* [Texte source]:

+===+

Auteur : Jim Wallis
Nous savons tous que le carême est censé être un temps de réflexion, d’approfondissement et de préparation pour Pâques. Carême est aussi un appel à la repentance et, particulièrement, à l’humilité. Avec le commencement du carême le mercredi des cendres, nous imposons (j’aime ce mot) des cendres comme un acte de repentance et d’humilité très physique, visuel et tangible – une marque et un acte d’engagement, pas seulement un rituel accompli machinalement.
Quelques membres de notre équipe m’ont suggéré que les événements de ces dernières semaines et de ces derniers mois nous appelaient à l’humilité. Mais l’humilité est une vertu difficile pour ceux qui sont appelés à une vocation prophétique – pour des gens comme nous.
L’humilité est difficile pour des gens qui pensent qu’ils sont ou qui veulent être des « chrétiens radicaux ».
L’humilité est difficile quand vous êtes tout le temps en train d’appeler les autres – l’Église, la nation et le monde – à cesser de faire les choses que vous pensez être mauvaises et à commencer à faire les choses que vous pensez être justes.
L’humilité est difficile pour ceux qui portent des messages radicaux.
Quand nous sommes tout le temps en train d’appeler les autres à se repentir et à changer, il n’est pas toujours facile d’entendre ce message pour nous-mêmes.
Je veux suggérer qu’il y a une tension réelle et très profonde entre l’humilité et la vocation prophétique. Et la plupart des chrétiens prophétiques que j’ai connus – y compris l’assemblée et le prédicateur ici présents – ne sont pas très bons en ce qui concerne l’humilité.

+===+

* [Données sources]:

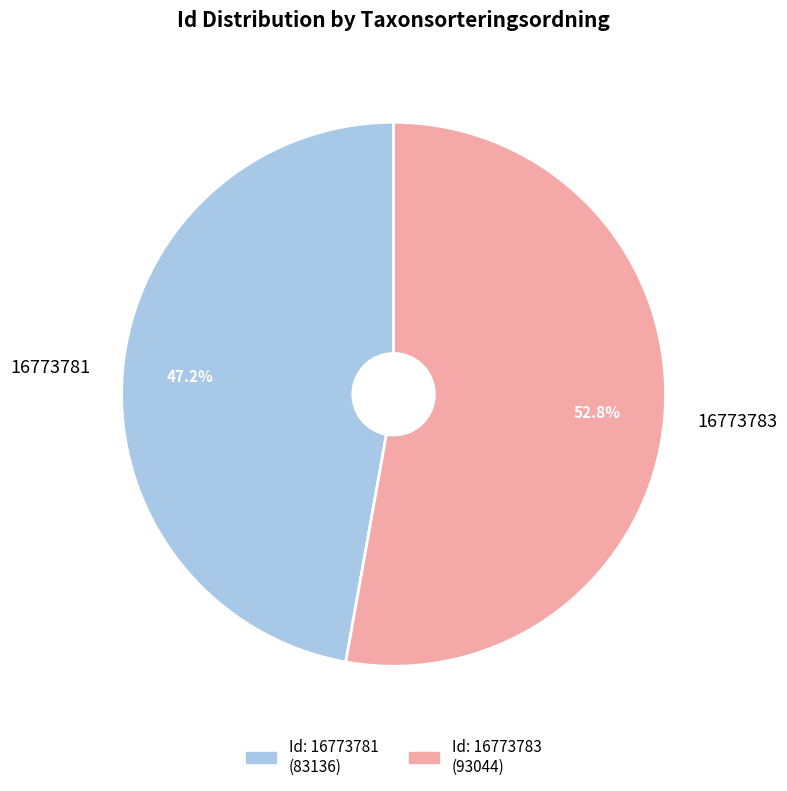

Which category has the biggest portion of the pie?

16773783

+===+

* [Consignes à suivre]: Recopiez fidèlement le passage du texte sur le carême allant de « Auteur : Jim » jusqu'à « rituel accompli machinalement. » inclus.

* [Corrigé]:
Auteur : Jim Wallis
Nous savons tous que le carême est censé être un temps de réflexion, d’approfondissement et de préparation pour Pâques. Carême est aussi un appel à la repentance et, particulièrement, à l’humilité. Avec le commencement du carême le mercredi des cendres, nous imposons (j’aime ce mot) des cendres comme un acte de repentance et d’humilité très physique, visuel et tangible – une marque et un acte d’engagement, pas seulement un rituel accompli machinalement.